Just looking back at what was said in February:
Your post was titled “The 2024 election is over. The 2029 campaign has begun.”
I didn’t fully agree with that. I’m not in the Labour Party any longer but I still hear a lot about what is going on. Starmer hasn’t inspired the party membership and it’s been more difficult than usual to get volunteers to do the usual manual work for the recent election. I was asked myself but politely declined!
I didn’t expect that the polling which showed 45% +, earlier in the year, for the party would translate into votes on the day. It’s one thing saying to a pollster that you’ll vote Labour. It’s another to actually do it.

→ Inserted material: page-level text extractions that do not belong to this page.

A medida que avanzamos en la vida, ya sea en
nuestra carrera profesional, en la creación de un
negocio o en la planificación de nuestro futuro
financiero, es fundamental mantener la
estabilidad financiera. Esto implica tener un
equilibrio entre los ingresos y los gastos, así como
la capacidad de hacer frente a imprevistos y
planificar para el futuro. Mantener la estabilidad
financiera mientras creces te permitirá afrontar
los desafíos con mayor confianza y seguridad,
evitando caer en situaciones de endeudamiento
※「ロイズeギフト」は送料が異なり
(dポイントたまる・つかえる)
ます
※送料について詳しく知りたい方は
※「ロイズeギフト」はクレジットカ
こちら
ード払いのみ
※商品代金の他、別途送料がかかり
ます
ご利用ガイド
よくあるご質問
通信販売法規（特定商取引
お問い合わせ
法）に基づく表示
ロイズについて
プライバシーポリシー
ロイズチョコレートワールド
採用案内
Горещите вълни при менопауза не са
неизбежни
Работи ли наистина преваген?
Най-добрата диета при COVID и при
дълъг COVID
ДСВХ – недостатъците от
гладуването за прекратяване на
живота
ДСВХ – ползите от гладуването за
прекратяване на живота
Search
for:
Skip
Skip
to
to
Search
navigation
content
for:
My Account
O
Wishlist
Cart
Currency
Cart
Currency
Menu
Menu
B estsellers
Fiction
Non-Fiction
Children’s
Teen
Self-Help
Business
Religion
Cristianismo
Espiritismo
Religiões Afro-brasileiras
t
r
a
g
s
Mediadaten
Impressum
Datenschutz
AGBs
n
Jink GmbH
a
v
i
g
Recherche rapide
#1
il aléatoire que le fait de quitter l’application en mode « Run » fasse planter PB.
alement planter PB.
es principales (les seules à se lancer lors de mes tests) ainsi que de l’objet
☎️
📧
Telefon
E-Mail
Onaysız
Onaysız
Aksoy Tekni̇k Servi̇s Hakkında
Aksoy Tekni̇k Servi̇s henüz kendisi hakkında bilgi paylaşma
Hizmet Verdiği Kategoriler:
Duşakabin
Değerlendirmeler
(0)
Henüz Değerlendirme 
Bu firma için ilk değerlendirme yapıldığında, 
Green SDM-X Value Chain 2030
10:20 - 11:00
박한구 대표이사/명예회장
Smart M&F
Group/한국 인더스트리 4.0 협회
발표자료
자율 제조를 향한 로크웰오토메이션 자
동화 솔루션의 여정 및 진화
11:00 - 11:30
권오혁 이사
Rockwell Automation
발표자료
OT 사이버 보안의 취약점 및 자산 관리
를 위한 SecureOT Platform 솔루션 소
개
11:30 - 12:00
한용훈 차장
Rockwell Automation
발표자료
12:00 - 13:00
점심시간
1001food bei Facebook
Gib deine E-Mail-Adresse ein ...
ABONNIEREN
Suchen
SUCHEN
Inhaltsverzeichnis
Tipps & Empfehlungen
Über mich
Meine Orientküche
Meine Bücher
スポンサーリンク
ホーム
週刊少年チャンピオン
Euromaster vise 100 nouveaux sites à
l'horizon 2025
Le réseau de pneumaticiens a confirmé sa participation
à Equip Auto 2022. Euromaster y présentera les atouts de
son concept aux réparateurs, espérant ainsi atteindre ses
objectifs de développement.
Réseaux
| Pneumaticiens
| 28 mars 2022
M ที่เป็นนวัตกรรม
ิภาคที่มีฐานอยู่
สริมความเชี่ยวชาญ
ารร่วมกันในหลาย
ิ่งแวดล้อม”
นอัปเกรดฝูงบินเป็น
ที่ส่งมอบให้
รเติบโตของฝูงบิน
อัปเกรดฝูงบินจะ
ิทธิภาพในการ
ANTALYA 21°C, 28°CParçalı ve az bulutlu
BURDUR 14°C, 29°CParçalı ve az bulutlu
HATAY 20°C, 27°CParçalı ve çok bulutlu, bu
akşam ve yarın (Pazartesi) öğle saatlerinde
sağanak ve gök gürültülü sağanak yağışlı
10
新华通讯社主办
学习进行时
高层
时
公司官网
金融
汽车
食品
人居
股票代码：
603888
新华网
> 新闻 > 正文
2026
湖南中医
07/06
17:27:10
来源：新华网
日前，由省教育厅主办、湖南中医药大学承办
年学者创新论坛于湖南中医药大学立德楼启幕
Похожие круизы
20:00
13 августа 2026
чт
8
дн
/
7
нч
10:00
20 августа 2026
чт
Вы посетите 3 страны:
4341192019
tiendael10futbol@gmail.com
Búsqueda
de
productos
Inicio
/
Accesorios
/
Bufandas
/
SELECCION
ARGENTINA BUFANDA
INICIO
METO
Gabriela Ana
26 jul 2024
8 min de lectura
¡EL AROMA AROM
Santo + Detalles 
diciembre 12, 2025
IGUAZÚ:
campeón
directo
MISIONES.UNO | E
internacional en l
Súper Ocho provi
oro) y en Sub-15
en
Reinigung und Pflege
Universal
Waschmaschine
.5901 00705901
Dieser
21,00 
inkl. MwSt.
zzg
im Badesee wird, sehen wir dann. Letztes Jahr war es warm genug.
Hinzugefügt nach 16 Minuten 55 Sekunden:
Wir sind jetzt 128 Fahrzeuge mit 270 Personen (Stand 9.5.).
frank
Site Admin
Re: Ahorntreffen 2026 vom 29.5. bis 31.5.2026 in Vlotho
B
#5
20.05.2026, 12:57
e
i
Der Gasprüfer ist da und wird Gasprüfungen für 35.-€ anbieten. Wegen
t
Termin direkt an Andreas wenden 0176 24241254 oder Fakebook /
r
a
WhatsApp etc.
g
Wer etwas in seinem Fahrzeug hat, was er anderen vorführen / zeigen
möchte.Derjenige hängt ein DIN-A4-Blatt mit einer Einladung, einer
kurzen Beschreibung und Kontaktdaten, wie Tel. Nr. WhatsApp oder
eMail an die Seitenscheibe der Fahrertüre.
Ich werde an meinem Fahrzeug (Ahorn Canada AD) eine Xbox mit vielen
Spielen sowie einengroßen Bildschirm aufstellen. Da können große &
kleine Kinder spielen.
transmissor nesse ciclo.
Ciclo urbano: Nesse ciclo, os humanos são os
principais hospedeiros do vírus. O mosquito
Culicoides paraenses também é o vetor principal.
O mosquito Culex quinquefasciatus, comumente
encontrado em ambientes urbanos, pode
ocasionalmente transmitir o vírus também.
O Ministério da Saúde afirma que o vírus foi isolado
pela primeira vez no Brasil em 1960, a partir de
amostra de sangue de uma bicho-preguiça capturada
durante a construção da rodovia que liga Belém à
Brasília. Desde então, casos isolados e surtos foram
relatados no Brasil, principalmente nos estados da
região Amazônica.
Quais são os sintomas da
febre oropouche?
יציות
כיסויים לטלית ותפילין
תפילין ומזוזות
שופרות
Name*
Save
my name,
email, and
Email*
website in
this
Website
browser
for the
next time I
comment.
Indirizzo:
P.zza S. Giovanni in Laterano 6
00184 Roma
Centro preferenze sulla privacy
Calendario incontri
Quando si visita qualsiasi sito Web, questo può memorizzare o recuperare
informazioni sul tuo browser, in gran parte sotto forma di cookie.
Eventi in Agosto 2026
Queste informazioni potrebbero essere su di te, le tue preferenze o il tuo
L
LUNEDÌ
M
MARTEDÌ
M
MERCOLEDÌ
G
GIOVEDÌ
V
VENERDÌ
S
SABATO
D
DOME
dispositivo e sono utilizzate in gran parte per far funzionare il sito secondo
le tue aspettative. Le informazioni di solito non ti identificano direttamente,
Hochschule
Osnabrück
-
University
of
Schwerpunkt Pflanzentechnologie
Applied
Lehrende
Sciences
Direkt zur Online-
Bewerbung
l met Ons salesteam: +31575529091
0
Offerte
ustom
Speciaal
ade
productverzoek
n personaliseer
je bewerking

However even I was surprised that it was as low as 33.7%. The polling companies are probably looking at how they got the vote share so wrong but still got it right in terms of the seat count.
You also wrote:
” But the best guess is that there will be a strong populist challenge from the right to a stumbling Labour government.”
I still think my reply was valid. Especially with the election of 5 independent socialists and a couple more near misses :
Possibly, but you could be underestimating the significance of what is happening on the left.
Starmer isn’t going to find it easy keeping his MPs in order. Many will know there’s no chance of a government job, nor that much chance they will be able to retain their seats at the next election. So they will be able to do pretty much what they like and and there’s not much that Starmer will be able to do about it.
Yes I was surprised by how low the Labour poll share was. I think you are right that the government will come in for a lot of criticism from its backbenchers – the two child limit will be an early rallying point. In some ways we are back to 2005 – but I don’t think the Lib Dems are well-positioned to push a left-leaning agenda this time. But the Greens are and my guess is that they will start to cause Labour discomfort. Bristol Central was a bit of a portent.
My argument that the 2024 election was over came from the thought that the Tories weren’t even trying to stop Starmer this time, but engaged in battles to establish a populist block in time for 2029 – while Starmer was trying to head off that danger. The Tory effort in the campaign was indeed pretty feeble.
I still think there is a strong threat from the populist right, but Farage’s intervention has complicated things. An article in the FT points out that his appeal is limited by his low-tax economics small-state, which the most successful European populists have abandoned in favour of strengthening state benefits and public services. This might give an opening for a successful movement from the left.